Problem set —
A: Translate this sentence from the Sabbath commentary into Spanish: "They were allowed to eat off the stalks, but not to gather any and take it with them or they would be considered as thieves."
B: Carry on the Sabbath commentary from the point where it stops.
*** Given text ***
Again, the Lord suggests that the inappropriate religious practice of fasting while present with Him would be similar to putting new wine into old wineskins, causing them to burst.  Although fasting was a good thing and one sanctioned by God, it just would not have been proper for them to fast at that time.  In the same way, there are many good and proper religious practices in the Word of God that it just is not proper for us to perform in our day in the dispensation of grace.  We would do well to heed Christ’s words here and abstain from all such untimely practices, or we will end up being like the one sewing the unshrunk cloth on the old garment or putting the new wine into the old wineskins.  We will not accomplish anything, and will in fact just make things worse!

23.  Now it happened that He went through the grainfields on the Sabbath; and as they went His disciples began to pluck the heads of grain.

The disciples are plucking heads off the grain to eat as they pass them.  This was an accepted practice to aid in feeding the poor in that day.  They were allowed to eat off the stalks, but not to gather any and take it with them or they would be considered as thieves.  Thus, this was not stealing, nor was it destroying anyone’s crops.  Yet this was not something that the Pharisees would allow on the Sabbath.

24.  And the Pharisees said to Him, “Look, why do they do what is not lawful on the Sabbath?”

The Pharisees had made so many laws regarding the Sabbath that it is a wonder that even they could keep them all straight.  However, this action of the disciples was definitely a violation, and they therefore question Christ concerning it.  More than likely His disciples had asked Him if this was appropriate before doing it, and He had told them to go ahead.

25.  But He said to them, “Have you never read what David did when he was in need and hungry, he and those with him:

The Lord takes them back to the Old Testament and one of their most-respected national heroes, King David, for a precedent for what He was allowing His disciples to do.
26.  “How he went into the house of God in the days of Abiathar the high priest, and ate the showbread, which is not lawful to eat, except for the priests, and also gave some to those who were with him?”

The Lord gives this precedent for their actions from the life of David, when he ate the sacred bread when he was in need.  This event is recorded in I Samuel 21.  The bread he and his men ate was the showbread, which, according to Leviticus 24:9, was only lawful for the priests to eat.  Yet when David had need, God and His high priest allowed David and his men to eat of it.  An example of the fact that God’s laws were never meant to be oppressive, as the Pharisees had made them.
*** End of Given text ***
*** Data for analysis ***
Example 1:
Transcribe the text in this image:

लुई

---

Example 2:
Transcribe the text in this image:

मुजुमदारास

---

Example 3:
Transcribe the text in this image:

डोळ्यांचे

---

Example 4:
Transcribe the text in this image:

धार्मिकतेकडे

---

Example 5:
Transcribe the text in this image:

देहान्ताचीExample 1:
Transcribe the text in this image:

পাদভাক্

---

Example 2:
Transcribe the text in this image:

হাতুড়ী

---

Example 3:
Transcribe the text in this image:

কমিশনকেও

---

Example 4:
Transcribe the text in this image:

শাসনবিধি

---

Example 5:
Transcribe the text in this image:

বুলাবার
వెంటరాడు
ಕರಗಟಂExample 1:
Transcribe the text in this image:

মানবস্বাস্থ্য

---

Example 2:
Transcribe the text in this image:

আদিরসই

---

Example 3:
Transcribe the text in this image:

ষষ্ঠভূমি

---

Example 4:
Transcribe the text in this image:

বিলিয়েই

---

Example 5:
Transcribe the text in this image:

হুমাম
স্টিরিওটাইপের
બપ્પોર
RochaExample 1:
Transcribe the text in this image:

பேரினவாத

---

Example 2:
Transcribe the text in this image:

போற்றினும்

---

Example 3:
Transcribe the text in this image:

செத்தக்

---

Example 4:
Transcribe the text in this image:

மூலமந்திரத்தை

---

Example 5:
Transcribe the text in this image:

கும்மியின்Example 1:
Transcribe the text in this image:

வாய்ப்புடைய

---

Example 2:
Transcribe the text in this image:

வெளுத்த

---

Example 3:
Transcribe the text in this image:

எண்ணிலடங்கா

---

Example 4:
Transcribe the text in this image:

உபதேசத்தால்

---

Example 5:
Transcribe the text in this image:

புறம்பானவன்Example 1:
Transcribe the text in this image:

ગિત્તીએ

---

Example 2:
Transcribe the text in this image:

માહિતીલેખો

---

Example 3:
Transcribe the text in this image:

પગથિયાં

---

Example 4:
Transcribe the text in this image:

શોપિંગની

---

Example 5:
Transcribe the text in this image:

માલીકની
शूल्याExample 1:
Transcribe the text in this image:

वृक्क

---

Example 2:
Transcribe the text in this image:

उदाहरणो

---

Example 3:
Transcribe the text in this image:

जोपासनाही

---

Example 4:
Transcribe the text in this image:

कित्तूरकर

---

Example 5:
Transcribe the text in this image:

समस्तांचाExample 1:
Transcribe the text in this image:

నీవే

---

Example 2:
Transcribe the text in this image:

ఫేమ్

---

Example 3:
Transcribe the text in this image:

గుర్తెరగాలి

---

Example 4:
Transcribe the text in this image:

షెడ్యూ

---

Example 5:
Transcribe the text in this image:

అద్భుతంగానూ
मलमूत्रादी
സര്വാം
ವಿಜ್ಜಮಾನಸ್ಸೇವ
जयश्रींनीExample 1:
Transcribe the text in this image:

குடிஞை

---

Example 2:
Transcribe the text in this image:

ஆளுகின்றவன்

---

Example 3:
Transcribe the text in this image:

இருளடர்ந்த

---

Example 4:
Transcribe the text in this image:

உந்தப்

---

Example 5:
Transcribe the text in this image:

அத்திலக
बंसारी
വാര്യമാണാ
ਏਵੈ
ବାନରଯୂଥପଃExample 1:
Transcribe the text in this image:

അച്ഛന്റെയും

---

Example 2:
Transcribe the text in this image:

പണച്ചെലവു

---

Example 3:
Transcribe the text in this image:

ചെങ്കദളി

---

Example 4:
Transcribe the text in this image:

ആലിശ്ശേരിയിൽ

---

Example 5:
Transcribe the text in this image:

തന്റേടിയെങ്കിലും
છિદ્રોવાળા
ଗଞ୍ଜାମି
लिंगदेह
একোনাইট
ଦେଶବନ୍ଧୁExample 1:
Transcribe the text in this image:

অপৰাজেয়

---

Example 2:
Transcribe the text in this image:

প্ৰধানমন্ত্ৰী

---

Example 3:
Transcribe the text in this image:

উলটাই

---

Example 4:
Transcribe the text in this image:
*** End of Data for analysis ***
Answers to each task —
A: Se les permitía comer de los tallos, pero no recoger nada y llevárselo consigo, o serían considerados ladrones.

B:
27.  And He said to them, “The Sabbath was made for man, and not man for the Sabbath.

Then He points out that the Sabbath was made to benefit man, not make him suffer or go hungry.  The Lord had created it as a way of ensuring a day of rest for all servants and employees in Israel, so that they would not be worked seven days a week.  It was meant to ensure that everyone would receive a day of rest.  Yet what good was a day of rest if those resting were forced to go hungry because of it?  These Pharisees needed to realize that the Sabbath was created by God to benefit man.  They were acting instead like man was made for the Sabbath, and just forced into it as a way of following a religious rule.  This was never God’s intention, but rather that it would benefit man, and Christ points this out to them.

28.  “Therefore the Son of Man is also Lord of the Sabbath.”

Finally, He confirms that the Sabbath is His day, and He is the Lord of it and may use it as He wishes.  In Genesis 2:3, we read that God set apart the seventh day as a special day for Himself.  And the Lord Jesus is the same God Who created the world.  Thus, the Sabbath is His, and He can use it as He sees fit, being the Creator of it.  What He says, when it comes to the Sabbath, goes, since it is His day.  Thus, if He judged it permissible that His disciples pluck grain on that day, then it is permissible.  Yet the Pharisees could hardly accept this truth, since they did not believe that Jesus Christ is, in fact, truly God.